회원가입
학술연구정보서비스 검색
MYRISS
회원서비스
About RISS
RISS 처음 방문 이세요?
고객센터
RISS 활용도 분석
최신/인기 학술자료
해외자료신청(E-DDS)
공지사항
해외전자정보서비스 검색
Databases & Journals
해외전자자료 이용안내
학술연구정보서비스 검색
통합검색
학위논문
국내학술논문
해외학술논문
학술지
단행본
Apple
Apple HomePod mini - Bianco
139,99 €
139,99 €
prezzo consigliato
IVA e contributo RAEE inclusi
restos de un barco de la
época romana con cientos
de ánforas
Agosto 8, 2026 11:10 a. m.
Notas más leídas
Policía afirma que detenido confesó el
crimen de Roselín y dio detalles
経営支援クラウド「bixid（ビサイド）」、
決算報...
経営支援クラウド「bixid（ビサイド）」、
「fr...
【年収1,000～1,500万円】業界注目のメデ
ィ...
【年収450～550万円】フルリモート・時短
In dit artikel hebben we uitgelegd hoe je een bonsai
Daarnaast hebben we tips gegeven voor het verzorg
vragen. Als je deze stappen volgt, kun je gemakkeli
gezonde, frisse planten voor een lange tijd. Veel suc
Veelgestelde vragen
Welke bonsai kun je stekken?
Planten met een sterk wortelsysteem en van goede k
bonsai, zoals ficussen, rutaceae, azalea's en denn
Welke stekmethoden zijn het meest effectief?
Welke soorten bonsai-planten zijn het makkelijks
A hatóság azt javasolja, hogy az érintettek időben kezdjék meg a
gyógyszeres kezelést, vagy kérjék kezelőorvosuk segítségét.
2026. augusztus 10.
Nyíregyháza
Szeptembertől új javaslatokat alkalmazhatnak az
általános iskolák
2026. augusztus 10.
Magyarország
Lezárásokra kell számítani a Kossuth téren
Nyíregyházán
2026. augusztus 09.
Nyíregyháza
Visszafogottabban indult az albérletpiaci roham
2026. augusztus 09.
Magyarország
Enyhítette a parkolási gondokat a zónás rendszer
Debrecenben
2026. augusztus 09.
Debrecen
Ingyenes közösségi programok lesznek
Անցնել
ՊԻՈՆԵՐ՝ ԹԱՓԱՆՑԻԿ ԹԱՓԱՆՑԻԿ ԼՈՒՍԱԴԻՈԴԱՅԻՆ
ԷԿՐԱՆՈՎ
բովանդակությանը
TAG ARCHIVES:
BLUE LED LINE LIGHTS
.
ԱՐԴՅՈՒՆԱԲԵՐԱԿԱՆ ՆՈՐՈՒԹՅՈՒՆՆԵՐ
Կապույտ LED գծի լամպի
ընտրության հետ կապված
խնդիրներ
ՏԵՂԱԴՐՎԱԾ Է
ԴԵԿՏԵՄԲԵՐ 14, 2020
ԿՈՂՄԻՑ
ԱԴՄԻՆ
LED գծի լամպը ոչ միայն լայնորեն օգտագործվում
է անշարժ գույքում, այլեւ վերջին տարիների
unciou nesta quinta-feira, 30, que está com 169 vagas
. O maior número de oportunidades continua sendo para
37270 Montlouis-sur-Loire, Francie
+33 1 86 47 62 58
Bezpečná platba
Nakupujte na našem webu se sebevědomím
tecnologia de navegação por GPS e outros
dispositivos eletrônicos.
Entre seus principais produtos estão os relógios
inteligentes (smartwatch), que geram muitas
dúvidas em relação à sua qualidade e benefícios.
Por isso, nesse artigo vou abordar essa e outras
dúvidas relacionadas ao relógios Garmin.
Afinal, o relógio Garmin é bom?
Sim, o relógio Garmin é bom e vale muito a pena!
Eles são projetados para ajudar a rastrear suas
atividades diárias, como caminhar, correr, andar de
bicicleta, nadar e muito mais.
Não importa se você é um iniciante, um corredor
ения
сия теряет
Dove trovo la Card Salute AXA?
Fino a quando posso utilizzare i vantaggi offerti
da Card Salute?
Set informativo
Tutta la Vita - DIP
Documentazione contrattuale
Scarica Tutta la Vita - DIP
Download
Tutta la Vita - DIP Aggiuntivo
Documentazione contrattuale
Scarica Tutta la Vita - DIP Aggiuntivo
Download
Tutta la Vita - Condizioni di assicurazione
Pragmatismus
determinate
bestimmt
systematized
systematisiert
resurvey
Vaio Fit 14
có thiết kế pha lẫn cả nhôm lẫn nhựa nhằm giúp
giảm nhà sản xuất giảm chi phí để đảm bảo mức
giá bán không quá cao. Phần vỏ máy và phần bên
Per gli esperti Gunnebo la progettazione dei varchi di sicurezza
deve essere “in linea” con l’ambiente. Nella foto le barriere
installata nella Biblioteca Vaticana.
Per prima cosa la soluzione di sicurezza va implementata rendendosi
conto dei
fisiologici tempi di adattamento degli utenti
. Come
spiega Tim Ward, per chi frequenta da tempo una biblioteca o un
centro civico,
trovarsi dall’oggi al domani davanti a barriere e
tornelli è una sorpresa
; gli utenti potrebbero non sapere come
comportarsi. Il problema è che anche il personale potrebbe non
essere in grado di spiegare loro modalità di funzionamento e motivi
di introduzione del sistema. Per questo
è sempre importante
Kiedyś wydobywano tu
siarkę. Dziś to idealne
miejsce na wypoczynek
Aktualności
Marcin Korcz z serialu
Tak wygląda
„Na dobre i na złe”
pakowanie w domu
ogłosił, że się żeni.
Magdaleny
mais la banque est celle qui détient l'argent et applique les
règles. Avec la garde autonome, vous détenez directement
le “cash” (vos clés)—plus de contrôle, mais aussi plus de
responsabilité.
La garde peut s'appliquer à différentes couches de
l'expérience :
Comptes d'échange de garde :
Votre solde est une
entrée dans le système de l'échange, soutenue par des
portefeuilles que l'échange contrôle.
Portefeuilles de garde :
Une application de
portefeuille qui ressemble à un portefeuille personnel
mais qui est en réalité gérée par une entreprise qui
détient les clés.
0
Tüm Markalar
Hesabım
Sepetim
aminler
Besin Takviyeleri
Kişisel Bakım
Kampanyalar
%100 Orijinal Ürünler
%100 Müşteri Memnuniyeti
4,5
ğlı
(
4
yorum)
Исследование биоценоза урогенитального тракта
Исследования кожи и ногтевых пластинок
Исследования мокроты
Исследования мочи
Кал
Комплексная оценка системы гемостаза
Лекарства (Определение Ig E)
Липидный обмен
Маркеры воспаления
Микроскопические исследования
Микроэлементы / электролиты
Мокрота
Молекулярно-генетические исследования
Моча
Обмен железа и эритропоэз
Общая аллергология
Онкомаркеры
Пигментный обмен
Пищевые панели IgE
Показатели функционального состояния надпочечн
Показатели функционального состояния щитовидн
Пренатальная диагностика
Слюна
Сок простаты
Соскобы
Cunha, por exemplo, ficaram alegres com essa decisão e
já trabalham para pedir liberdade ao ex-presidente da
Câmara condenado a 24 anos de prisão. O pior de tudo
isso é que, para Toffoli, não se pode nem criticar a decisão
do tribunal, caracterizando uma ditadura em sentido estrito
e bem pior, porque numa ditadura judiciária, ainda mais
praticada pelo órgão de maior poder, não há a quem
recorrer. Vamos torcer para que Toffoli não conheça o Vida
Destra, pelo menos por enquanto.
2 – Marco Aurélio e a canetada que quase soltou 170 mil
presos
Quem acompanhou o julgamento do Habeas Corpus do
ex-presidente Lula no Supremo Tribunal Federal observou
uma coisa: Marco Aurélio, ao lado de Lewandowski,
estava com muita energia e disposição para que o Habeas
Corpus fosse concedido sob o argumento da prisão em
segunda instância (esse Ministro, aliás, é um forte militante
★ ★ ★ ★ ★ ★ ★
Directions> Count every line of the entries that holds the string "Salute". Please answer with the count alone.

Response to the task> 2